Advertisement

Janitors Lash Out at Rebuild L.A. in Rally

Share
TIMES STAFF WRITER

Several hundred low-wage janitors protested at Rebuild L.A. headquarters Thursday, demanding that the organization start focusing on improving working conditions for “the hundreds of thousands of workers in the city who live in poverty despite working full-time jobs.”

The noisy but peaceful protest on West 8th Place downtown was spawned by remarks made by Rebuild L.A. Co-chairman Peter V. Ueberroth last month during a news conference announcing the launching of a job training program by Toyota. He said “minimum wage jobs brought dignity to those who labor in them,” according to rally organizers.

Ueberroth’s statement “is a gross distortion and causes us great concern as to the ability of RLA to adequately address the needs of the city,” said James Zeller, president of Service Employees International Union Local 399, which has been waging a vocal campaign to raise janitor wages in the city.

Advertisement

“Minimum wage translates into an annual salary of $8,840 gross earnings, less than it costs to rent the average two-bedroom apartment in the city,” Zeller said in a letter to Ueberroth.

He and several other speakers at the lunch-hour rally, which followed a short march from the union’s headquarters a few blocks away, said that low-wage jobs with no benefits were among the underlying reasons for the spring riots. The protesters were primarily Latino. Although there has been a variety of criticisms of Rebuild L.A. since its creation in May, Thursday’s rally was the most direct attack on the organization’s approach to solving the city’s problems.

“Rebuild L.A., under the direction of Peter Ueberroth, has failed to recognize the real issues that block the path to the revitalization of Los Angeles,” said Jono Shaffer, chief organizer of the “Justice for Janitors” campaign here. “Mr.

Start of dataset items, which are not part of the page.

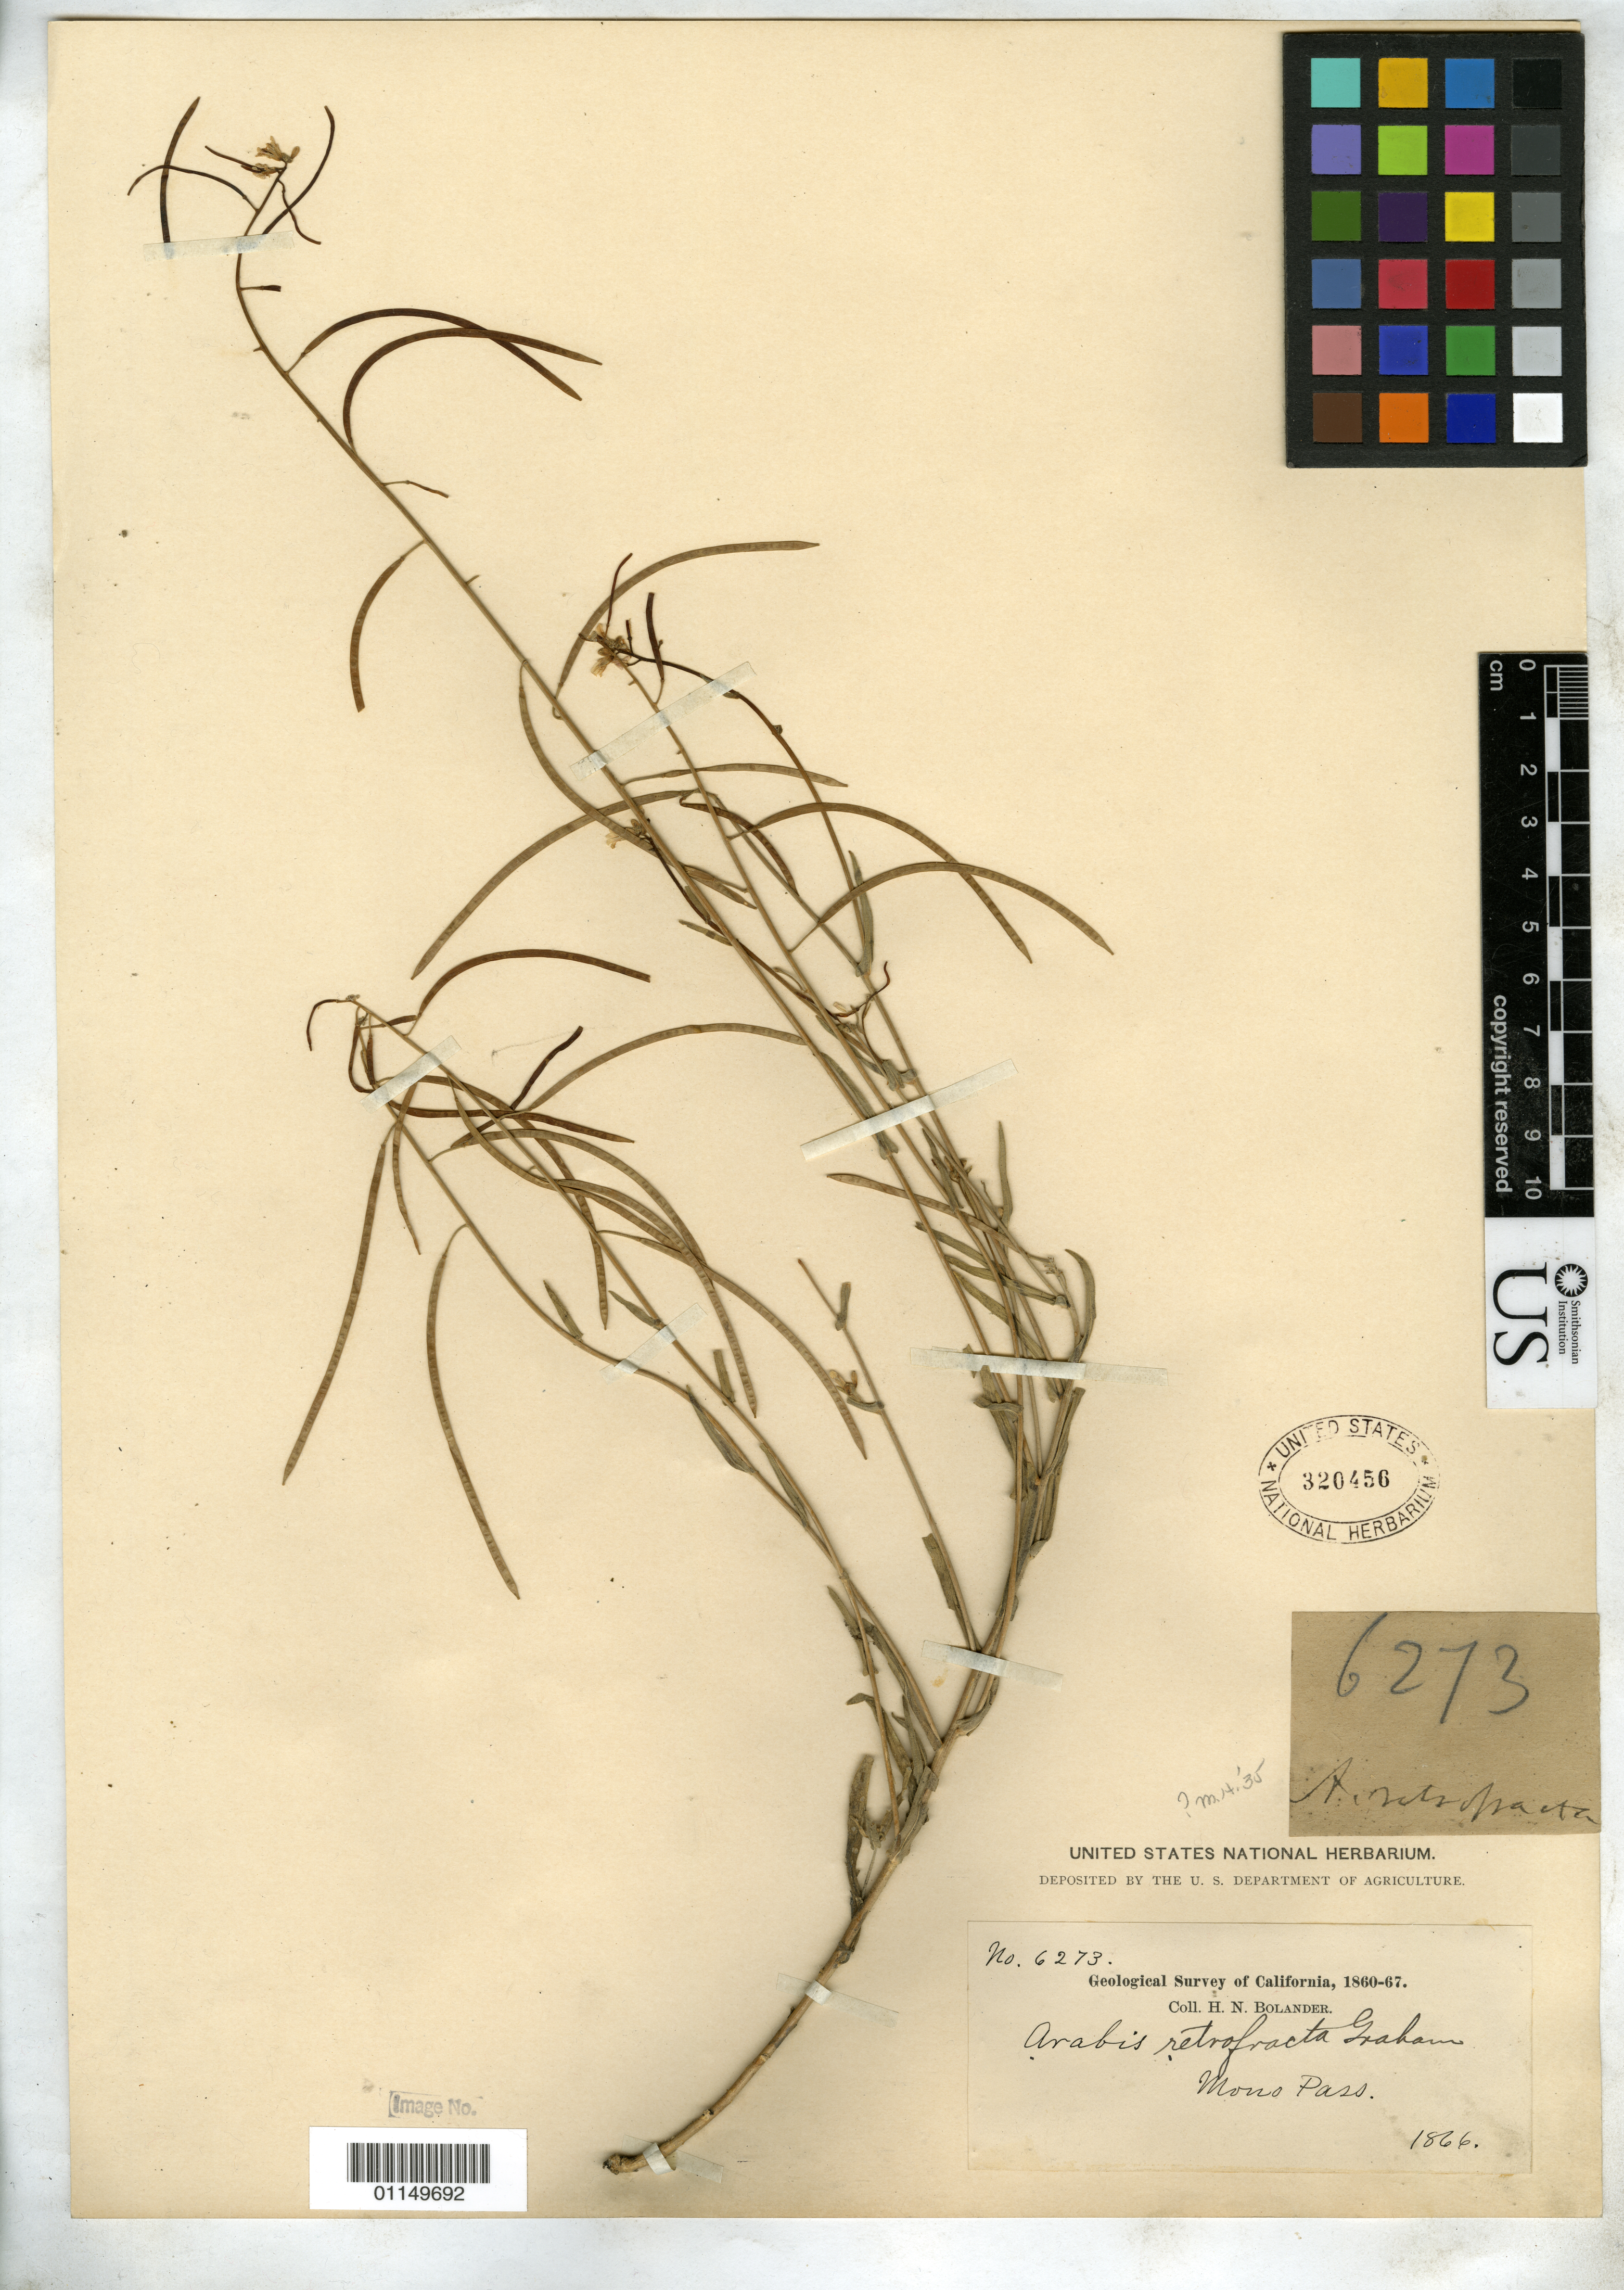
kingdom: Plantae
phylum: Tracheophyta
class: Magnoliopsida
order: Brassicales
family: Brassicaceae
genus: Arabis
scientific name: Arabis sparsiflora var. subvillosa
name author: (S. Watson) Rollins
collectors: H. Bolander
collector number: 6273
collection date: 1866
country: United States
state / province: California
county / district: Mono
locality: Mono Pass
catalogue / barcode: US 320456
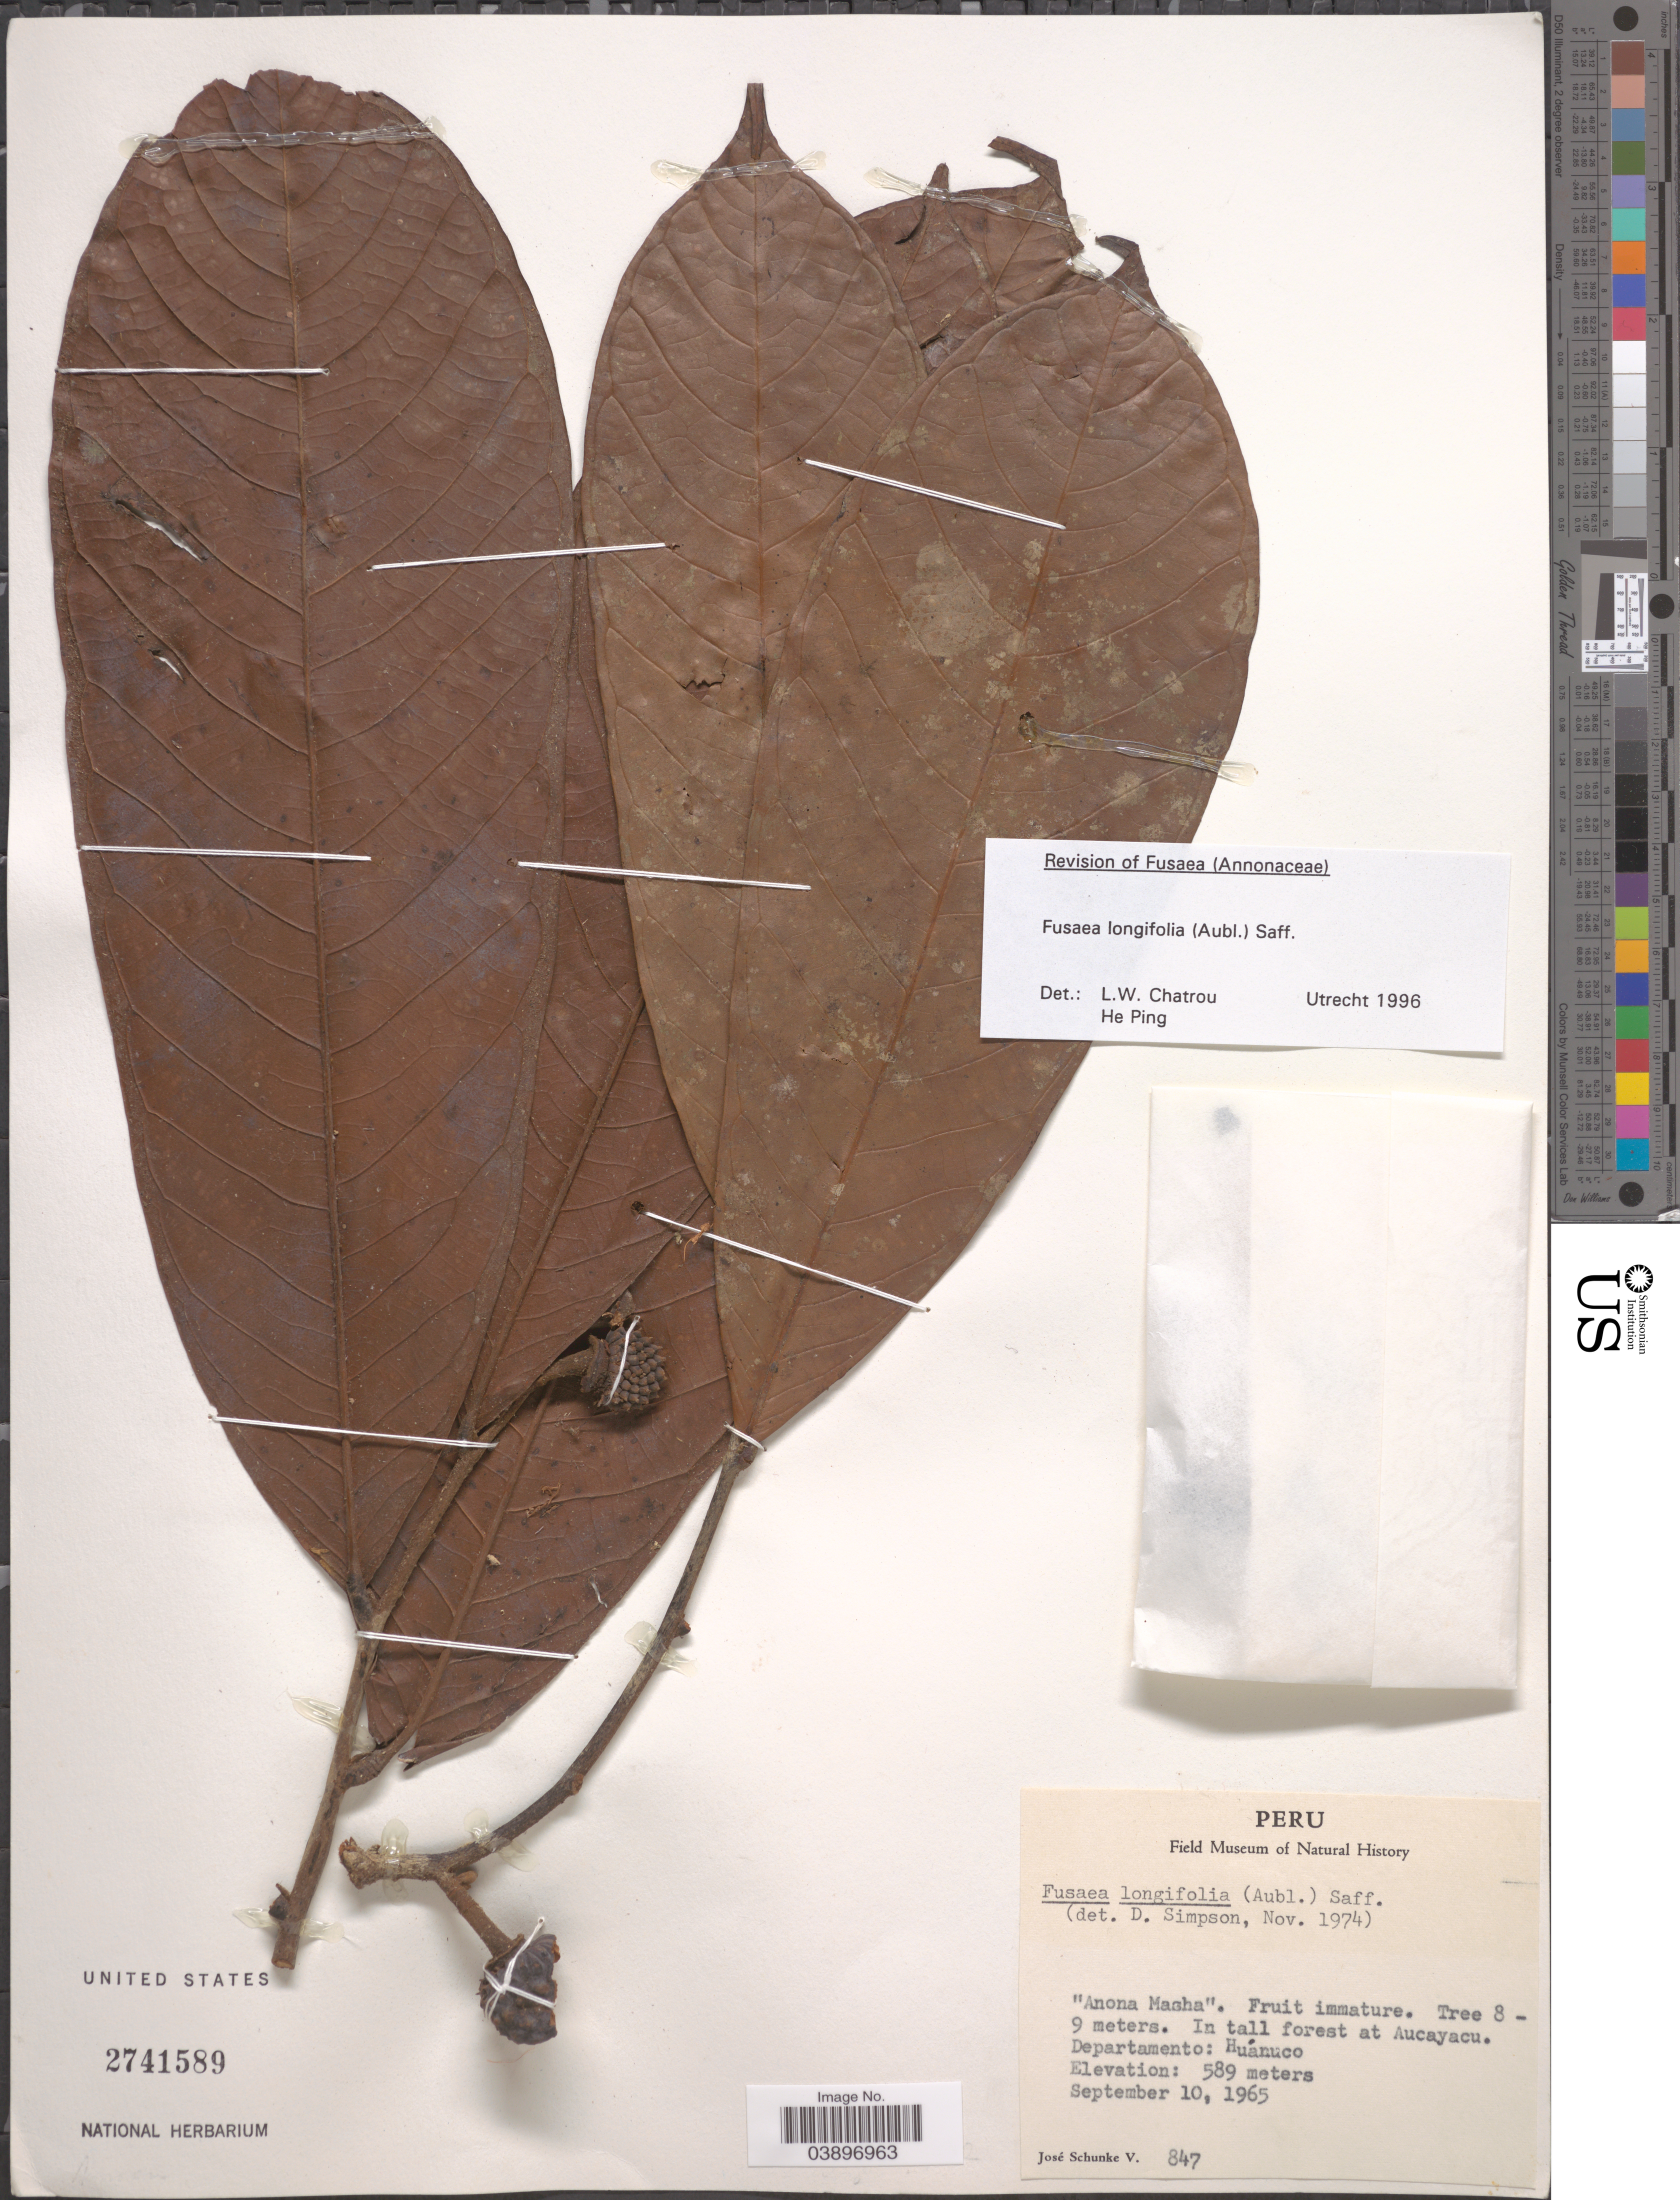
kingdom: Plantae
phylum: Tracheophyta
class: Magnoliopsida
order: Magnoliales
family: Annonaceae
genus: Fusaea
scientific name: Fusaea longifolia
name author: (Aubl.) Saff.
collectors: J. Schunke Vigo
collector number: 847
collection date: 1965-09-10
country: Peru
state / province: Huánuco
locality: At Aucayacu. Departamento: Huánuco.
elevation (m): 589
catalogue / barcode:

Ueberroth and RLA have acted on their position that we can rebuild the economic base of our city by putting a few more people to work in the same dead-end, minimum wage jobs of which our city already has too many.”

Zeller said conditions for the city’s 15,000 janitorial workers have declined dramatically in the past decade, with wage and benefit reductions that took as much as $1 billion out of the local economy in the 1980s. “That money was taken directly out of the neighborhoods most affected by the outbreak of social unrest in April,” he said.

Janitor David Martinez, 54, said he makes $5 an hour cleaning a building in Beverly Hills, less than he was earning a decade ago. Moreover, he said he no longer has health benefits.

Zeller said none of the 22 recommendations that Rebuild L.A. gives to companies considering aiding its efforts “mentions working conditions, decent wages or health insurance.”

Advertisement

Rebuild L.A. spokesman Jerry Arca said Ueberroth was traveling Thursday and was unavailable to respond to reporters’ questions or meet with protesters.

Arca told union officials Shaffer and Zeller that Rebuild L.A. leaders would meet with “four or five” of the protesters if they came inside the organization’s headquarters. Shaffer suggested that Arca ask a Rebuild L.A. leader to address the crowd.

Both men declined the other’s invitation.

Rebuild L.A. presented Zeller with a response to the letter he wrote Ueberroth. It was signed by Tony Salazar, who last week became the group’s fourth co-chairman after months of lobbying by Latinos who said that they were not represented in the organization’s leadership.

“We support and encourage the creation of any job that will provide greater opportunity to our community,” wrote Salazar, whose father was a union railroad yard worker for many years in Kansas City, Mo.

He said that Ueberroth’s comments on low-wage jobs “stressed much more than the value of a job at minimum wage. . . . RLA’s hope is for an economy that allows for all workers to be paid better.”

In response to the health care issue raised by Zeller, Salazar’s letter said that Rebuild L.A.’s Health/Human Services/Youth Task Force “is working to address many of your concerns.”

Advertisement

Shaffer said the workers were not encouraged by Rebuild L.A.’s response. “Our letter,” he said, “was sent to Ueberroth who is clearly the named and visible force behind RLA. . . . For Rebuild L.A. to sink to the level of taking their Latino face and putting it forward because most of the people who showed up at their office were Latino is really bad. The fundamental issue is low-wage workers and corporate responsibility toward those workers. It’s not just a Latino thing.”